Babasının nezâretinde husûsî bir eğitim gördü. Silahşör olarak saray hizmetine girdi.
1737’de kapıcılar kethüdâsı oldu. Vezir pâyesiyle Maraş Beylerbeyliğine tâyin edildi (1738).
1747-1758 yılları arasında çeşitli yerlerde muhâfızlık ve beylerbeyilik yaptı.
III. Ahmet'in kızlarından Esmâ Sultan’la
evlendirilerek (1758) Pâdişah III. Mustafa Hân’a enişte oldu. Halep ve Anadolu beylerbeyiliklerine tâyin edildi. Bosna (1760) ve Rumeli (1762) beylerbeyiliklerinde bulundu. Köse Bâhir Mustafa Paşa’nın yerine sadrâzam oldu (1765).
Rus Seferi’ne muhâlefetinden dolayı vazîfesinden alınıp, Rodos’a sürüldü (1768). Hanımı Esmâ
Sultan’ın şefâatiyle affa uğrayıp, Mora Muhâfızı oldu (1769). Yunan isyancıları Tripolis yakınında mağlup ederek (1770) “Mora Fâtihi” unvânını aldı.

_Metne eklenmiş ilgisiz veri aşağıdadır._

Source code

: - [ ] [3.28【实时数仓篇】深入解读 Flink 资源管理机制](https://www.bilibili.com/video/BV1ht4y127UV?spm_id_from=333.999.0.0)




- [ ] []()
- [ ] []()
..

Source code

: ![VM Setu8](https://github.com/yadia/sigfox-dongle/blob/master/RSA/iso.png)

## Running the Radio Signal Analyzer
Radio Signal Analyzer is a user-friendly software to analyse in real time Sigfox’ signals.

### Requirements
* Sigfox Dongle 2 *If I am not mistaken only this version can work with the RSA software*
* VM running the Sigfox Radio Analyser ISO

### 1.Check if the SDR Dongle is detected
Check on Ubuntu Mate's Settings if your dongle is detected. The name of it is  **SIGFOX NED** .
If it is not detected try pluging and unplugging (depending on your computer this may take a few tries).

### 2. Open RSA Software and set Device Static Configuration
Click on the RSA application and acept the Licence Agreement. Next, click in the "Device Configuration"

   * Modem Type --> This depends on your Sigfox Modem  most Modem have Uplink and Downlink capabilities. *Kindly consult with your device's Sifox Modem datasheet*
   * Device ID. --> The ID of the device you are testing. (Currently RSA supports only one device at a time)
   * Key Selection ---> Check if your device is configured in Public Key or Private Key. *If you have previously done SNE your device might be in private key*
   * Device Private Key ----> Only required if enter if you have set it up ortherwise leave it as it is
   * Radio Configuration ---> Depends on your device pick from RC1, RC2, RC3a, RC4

İkinci defâ sadrâzam oldu (1771).
Serdâr-ı ekrem olarak katıldığı
Silistre
ve Varna
zaferlerini kazandı (1773). Rusya’yla Küçük Kaynarca Antlaşması’nı imzâladıktan sonra İstanbul’a dönerken, yolda hastalanıp öldü (1774). İstanbul Eyüp’te Hanımı Esmâ Sultan tarafından yaptırılan türbeye defnedildi.
Silahdar Hamza Mâhir Paşa: * (1768-1768)
Kayseri'nin Develi Karahisar zenginlerinden Mehmed Ağa'nın oğludur. 1727'de doğmuş ve
sonra İstanbul'a gelerek on altı yaşında sarayın Helvahâne Bölüğü'ne kaydolunmuş ve bir sene sonra, 1744'te Kiler Odası'na naklolunarak başkullukçu olmuş ve buralarda tahsil görmüş ve sonra da 1749'da Has Oda'ya
alınmıştır.
III. Mustafa'nın cülûsunda Silahdar
Ahıskalı İbrâhim Ağa'nın silahdarlıktan çıkarılması üzerine, o târihte peşkir ağası bulunan ve Has Oda’da derece derece ilerlemiş olan Hamza Mâhir Ağa, birkaç
derece atlatılarak silahdarlığa çıkarılmış (7 Kasım 1757) ve sonra pâdişâhın ilk doğan kızı Hibetullah Sultan’a namzet olmuştur.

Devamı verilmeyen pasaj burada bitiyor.